**TASK DESCRIPTION:** Nothing but the lines holding the string "sono" should appear in the answer. Copy them from the entries.

**SOURCE MATERIAL:**
___
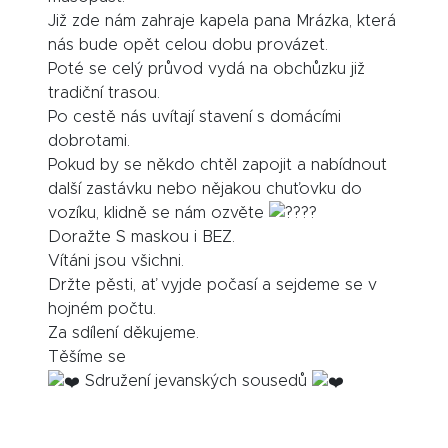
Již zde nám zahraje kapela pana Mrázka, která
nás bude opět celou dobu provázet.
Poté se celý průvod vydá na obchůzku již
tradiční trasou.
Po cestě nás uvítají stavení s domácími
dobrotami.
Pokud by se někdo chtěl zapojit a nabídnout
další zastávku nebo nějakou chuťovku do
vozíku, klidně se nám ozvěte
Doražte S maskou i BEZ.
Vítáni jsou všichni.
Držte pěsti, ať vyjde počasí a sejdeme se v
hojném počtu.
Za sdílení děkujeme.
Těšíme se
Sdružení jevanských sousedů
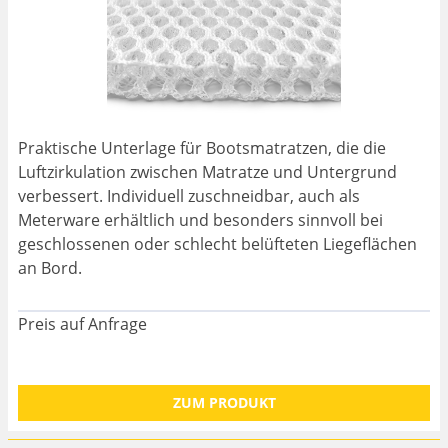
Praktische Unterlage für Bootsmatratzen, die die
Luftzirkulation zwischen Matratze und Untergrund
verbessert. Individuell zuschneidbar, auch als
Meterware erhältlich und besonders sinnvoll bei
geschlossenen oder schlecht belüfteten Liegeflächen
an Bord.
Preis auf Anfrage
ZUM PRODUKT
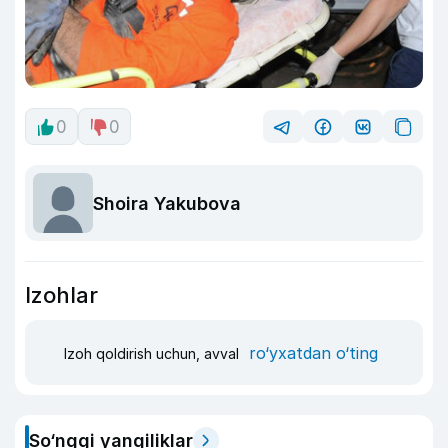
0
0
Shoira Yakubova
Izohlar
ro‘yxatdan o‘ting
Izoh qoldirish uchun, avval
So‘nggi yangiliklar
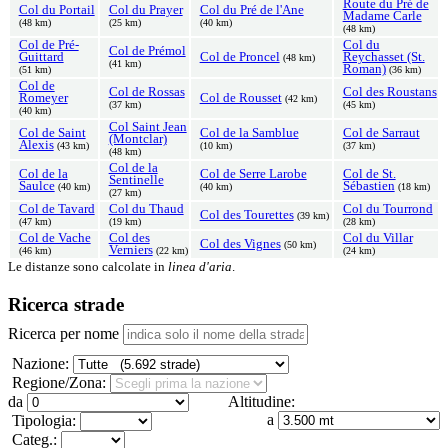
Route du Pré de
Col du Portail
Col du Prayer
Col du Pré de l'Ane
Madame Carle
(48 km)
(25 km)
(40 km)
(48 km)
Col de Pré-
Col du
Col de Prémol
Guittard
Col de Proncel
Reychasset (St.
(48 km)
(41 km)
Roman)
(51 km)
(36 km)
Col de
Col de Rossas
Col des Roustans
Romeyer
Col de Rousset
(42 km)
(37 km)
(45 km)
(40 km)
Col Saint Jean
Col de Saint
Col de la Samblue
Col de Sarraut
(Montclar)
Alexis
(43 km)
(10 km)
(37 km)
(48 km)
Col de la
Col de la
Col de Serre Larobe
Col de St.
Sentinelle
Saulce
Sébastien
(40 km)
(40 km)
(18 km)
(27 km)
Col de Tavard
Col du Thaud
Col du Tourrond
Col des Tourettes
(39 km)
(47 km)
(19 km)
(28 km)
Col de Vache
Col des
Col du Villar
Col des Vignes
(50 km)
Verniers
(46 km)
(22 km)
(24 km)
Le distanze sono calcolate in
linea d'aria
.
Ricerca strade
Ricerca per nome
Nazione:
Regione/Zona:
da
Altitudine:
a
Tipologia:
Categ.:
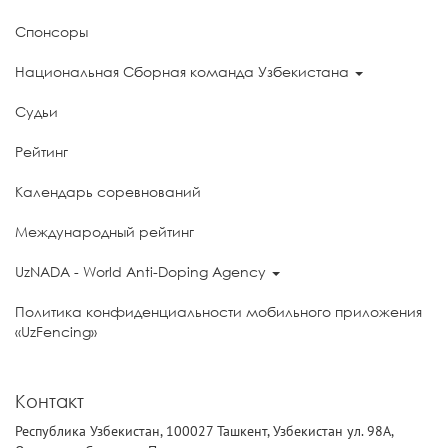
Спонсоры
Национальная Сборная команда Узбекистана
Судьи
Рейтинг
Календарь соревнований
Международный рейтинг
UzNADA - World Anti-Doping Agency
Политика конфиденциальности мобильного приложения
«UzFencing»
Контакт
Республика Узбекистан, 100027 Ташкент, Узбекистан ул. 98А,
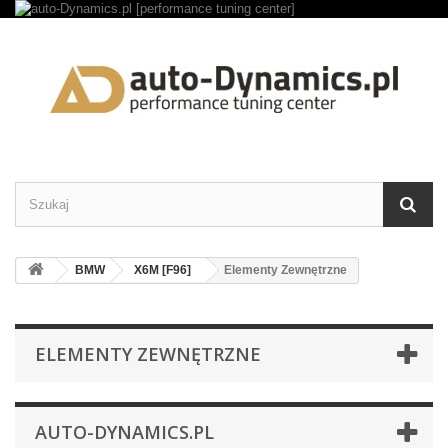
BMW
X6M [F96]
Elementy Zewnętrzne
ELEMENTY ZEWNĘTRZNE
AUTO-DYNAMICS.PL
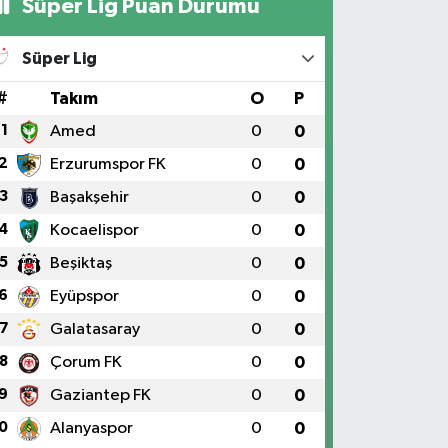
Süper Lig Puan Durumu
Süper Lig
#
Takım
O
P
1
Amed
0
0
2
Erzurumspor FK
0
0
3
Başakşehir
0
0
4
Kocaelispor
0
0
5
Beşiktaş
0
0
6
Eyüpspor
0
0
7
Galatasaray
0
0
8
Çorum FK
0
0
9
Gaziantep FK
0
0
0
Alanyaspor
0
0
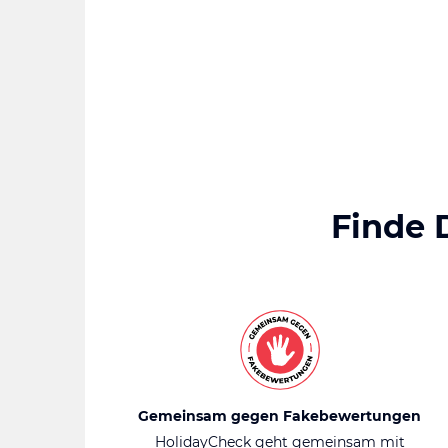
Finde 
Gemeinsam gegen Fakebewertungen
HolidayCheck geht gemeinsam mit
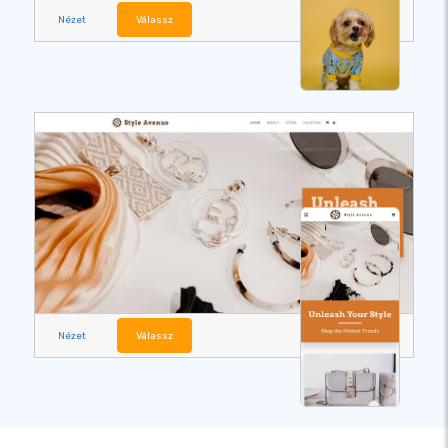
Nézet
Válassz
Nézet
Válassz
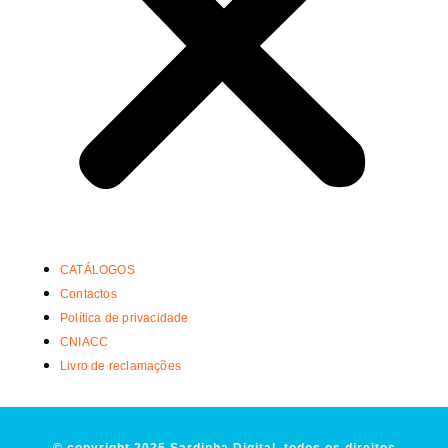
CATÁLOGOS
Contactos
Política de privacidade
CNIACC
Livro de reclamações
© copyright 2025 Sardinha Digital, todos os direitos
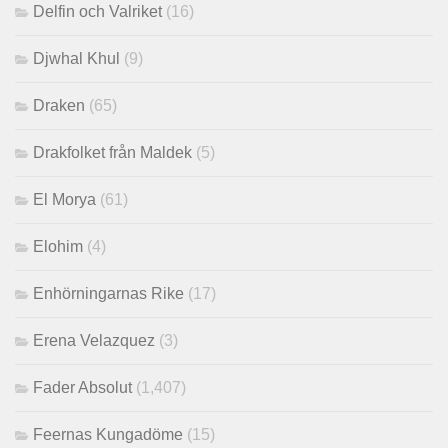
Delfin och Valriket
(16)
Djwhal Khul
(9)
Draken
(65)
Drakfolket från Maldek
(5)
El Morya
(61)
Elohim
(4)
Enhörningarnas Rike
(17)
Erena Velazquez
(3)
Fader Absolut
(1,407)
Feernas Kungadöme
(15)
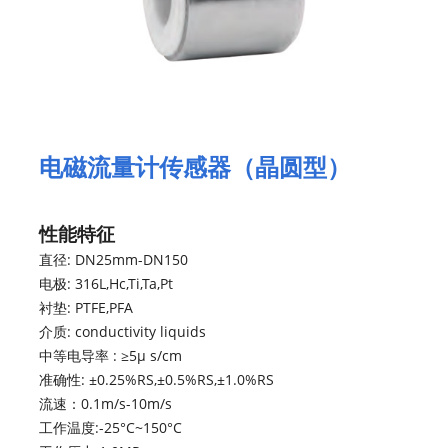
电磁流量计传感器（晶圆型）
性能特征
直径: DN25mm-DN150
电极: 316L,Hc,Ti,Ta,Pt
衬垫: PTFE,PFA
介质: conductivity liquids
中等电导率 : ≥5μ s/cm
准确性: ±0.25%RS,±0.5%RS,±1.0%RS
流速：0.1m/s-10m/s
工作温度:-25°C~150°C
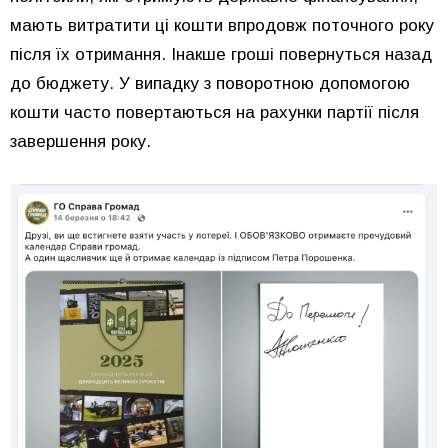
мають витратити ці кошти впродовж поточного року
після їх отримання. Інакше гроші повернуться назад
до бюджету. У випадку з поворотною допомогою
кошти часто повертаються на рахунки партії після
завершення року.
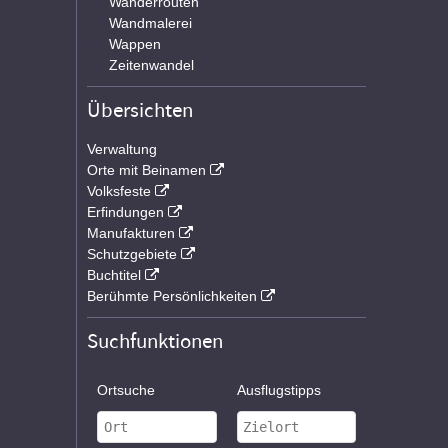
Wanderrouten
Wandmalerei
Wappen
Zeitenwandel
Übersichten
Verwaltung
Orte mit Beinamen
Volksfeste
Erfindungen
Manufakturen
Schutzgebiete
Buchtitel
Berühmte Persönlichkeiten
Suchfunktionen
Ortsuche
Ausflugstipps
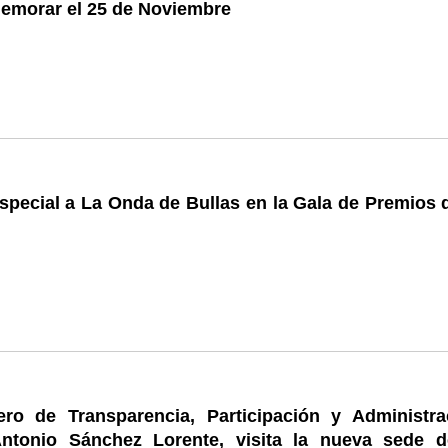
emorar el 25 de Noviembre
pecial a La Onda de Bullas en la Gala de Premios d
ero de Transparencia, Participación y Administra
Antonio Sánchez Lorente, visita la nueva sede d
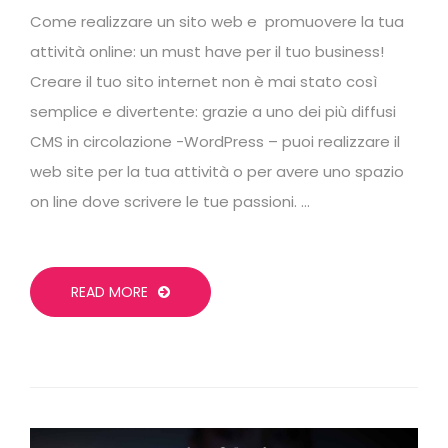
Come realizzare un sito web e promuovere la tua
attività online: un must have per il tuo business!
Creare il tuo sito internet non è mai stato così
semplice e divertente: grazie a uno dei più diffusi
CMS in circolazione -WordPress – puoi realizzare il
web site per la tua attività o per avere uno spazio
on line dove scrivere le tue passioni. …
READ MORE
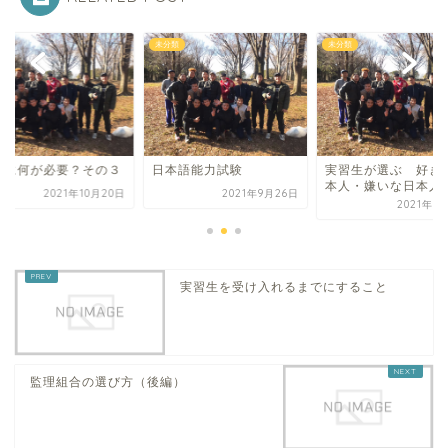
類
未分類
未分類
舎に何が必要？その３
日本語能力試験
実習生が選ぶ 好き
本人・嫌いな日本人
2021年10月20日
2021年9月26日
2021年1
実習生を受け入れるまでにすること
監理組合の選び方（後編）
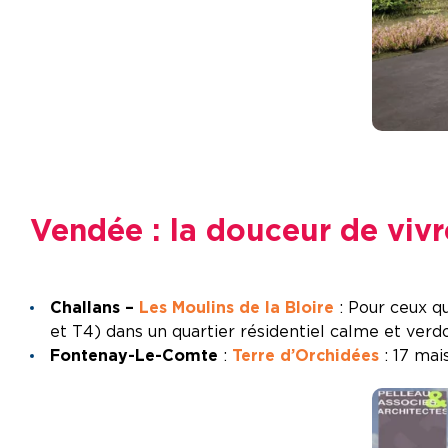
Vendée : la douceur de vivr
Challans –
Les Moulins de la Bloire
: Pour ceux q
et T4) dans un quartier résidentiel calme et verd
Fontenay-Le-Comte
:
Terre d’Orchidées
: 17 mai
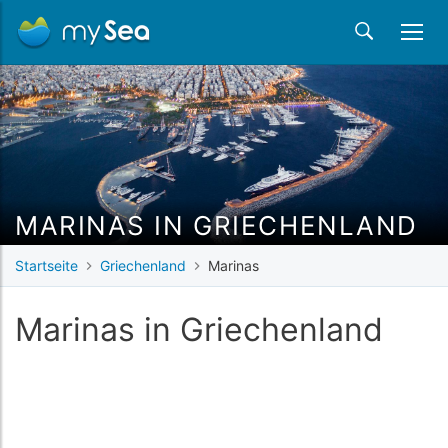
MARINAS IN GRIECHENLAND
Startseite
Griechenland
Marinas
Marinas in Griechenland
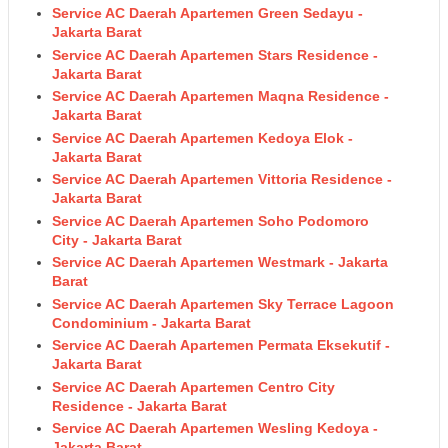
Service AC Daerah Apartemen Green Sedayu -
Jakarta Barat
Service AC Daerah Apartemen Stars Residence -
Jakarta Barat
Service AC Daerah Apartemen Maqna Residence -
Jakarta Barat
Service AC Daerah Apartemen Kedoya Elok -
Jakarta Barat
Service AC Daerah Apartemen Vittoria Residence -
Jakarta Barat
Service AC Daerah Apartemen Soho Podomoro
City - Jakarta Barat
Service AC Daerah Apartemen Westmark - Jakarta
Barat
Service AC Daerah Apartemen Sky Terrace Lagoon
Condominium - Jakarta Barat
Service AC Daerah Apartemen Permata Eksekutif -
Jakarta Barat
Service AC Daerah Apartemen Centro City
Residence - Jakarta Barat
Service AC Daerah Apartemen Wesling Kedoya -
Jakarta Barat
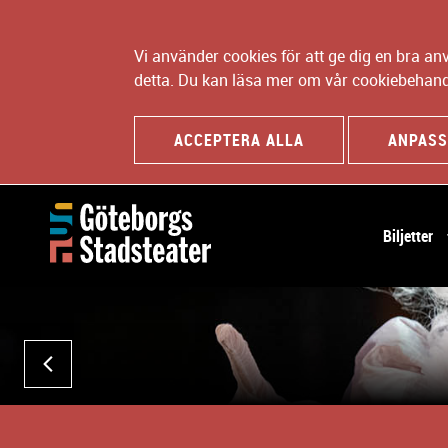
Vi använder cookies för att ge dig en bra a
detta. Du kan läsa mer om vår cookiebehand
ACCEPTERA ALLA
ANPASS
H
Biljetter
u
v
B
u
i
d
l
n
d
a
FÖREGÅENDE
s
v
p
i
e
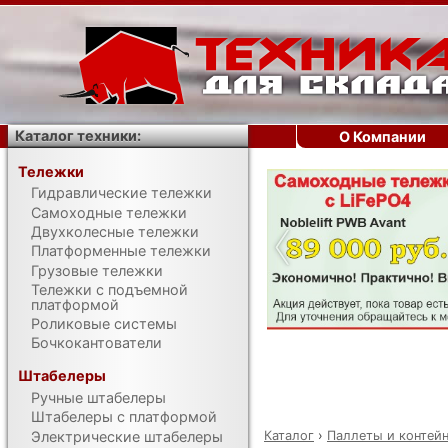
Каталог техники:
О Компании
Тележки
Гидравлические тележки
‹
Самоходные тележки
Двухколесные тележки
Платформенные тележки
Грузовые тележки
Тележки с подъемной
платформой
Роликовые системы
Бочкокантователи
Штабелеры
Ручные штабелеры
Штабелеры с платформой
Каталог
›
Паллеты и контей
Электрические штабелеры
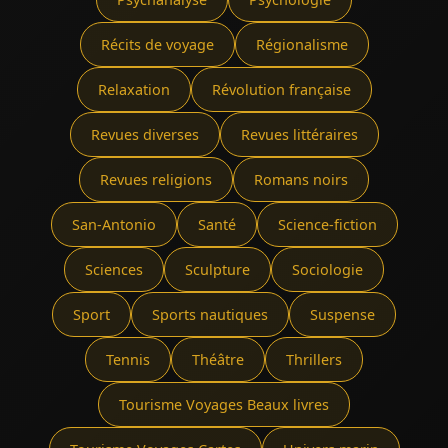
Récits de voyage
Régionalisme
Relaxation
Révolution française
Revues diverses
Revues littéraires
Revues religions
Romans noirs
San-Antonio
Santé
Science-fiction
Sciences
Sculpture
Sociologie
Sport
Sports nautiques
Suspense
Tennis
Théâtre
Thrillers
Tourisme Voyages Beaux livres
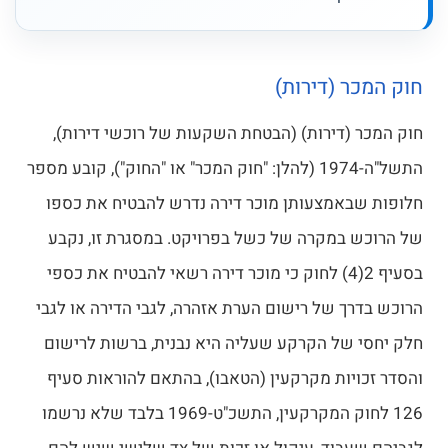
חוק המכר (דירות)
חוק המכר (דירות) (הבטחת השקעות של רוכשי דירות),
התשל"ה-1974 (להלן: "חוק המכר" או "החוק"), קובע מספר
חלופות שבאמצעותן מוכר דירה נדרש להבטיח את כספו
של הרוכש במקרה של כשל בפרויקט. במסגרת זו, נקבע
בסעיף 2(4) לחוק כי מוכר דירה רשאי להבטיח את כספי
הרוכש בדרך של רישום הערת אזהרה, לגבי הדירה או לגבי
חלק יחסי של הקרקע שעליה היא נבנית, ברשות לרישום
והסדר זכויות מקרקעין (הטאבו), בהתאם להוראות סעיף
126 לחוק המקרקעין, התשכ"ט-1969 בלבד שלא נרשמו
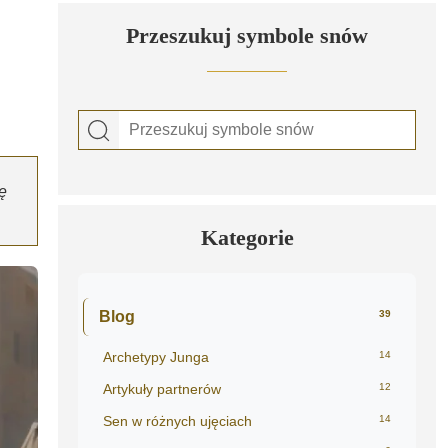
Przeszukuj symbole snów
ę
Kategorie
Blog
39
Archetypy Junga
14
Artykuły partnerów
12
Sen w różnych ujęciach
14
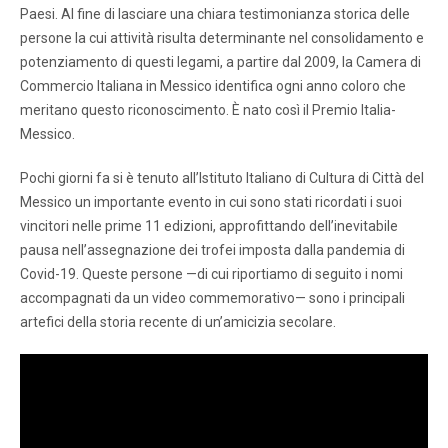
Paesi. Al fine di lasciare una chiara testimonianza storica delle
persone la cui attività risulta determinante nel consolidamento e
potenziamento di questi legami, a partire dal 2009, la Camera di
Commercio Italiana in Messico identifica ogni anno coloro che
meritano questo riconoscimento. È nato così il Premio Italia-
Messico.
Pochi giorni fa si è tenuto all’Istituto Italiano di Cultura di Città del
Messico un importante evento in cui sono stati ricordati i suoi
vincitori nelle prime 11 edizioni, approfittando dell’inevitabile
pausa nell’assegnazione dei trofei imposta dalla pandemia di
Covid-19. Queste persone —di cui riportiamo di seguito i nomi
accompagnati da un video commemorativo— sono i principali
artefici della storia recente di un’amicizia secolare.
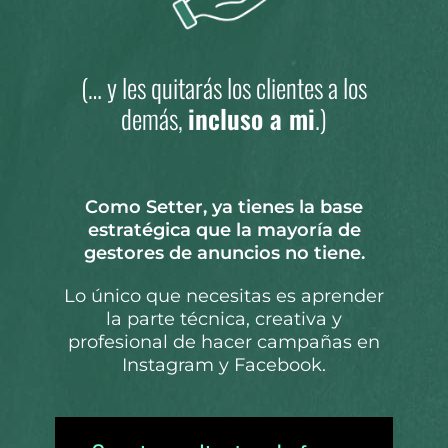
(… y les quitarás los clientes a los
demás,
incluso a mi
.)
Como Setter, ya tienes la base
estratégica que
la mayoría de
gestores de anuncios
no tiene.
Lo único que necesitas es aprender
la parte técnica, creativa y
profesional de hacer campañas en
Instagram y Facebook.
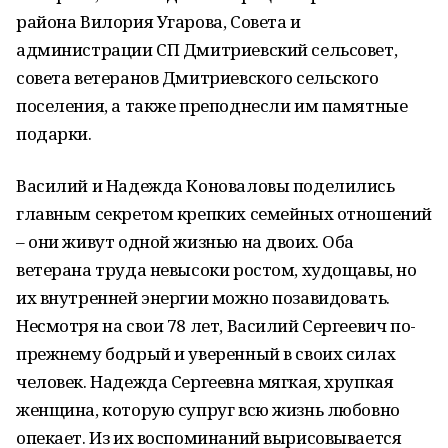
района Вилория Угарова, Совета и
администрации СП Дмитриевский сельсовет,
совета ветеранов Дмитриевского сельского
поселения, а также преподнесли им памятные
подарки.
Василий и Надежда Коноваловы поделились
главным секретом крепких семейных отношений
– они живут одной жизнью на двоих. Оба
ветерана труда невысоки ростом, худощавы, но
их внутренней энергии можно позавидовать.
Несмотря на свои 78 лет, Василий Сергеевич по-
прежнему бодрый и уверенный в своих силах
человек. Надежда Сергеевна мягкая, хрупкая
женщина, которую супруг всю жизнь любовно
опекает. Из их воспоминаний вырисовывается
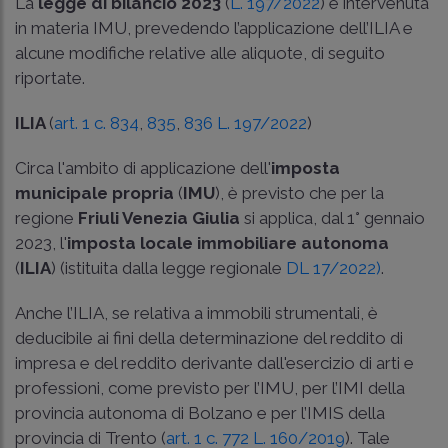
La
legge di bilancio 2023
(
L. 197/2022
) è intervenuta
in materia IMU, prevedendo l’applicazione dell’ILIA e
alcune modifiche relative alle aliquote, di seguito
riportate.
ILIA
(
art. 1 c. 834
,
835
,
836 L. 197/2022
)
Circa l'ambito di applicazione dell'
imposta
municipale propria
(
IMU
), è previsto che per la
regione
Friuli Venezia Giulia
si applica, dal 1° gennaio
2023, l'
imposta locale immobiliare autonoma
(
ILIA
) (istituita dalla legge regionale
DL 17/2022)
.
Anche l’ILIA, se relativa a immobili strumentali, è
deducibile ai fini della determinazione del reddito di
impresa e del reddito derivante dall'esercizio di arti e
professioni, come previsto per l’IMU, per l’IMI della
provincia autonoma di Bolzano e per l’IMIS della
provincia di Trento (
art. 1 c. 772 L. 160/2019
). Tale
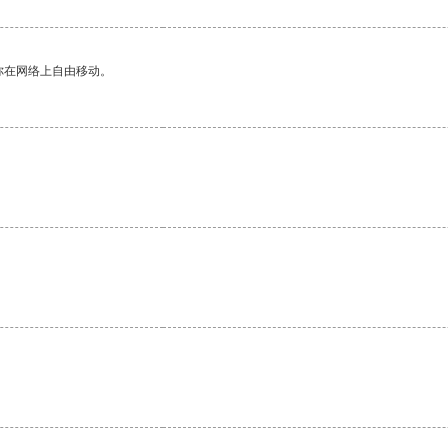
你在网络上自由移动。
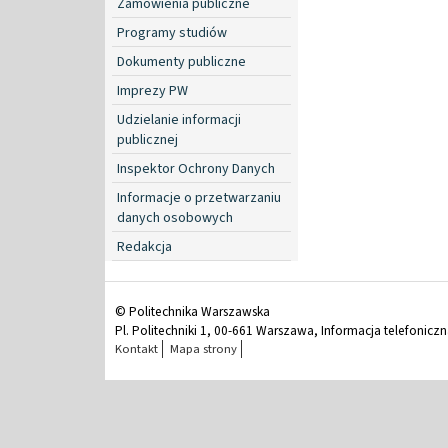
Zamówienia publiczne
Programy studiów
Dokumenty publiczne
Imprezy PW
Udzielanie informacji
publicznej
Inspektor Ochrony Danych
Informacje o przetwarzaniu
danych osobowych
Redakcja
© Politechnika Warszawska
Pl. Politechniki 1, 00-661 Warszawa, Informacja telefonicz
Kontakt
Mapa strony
___
**COMPLETED TASK:**
Le distanze sono calcolate in
Messico un importante evento in cui sono stati ricordati i suoi
accompagnati da un video commemorativo— sono i principali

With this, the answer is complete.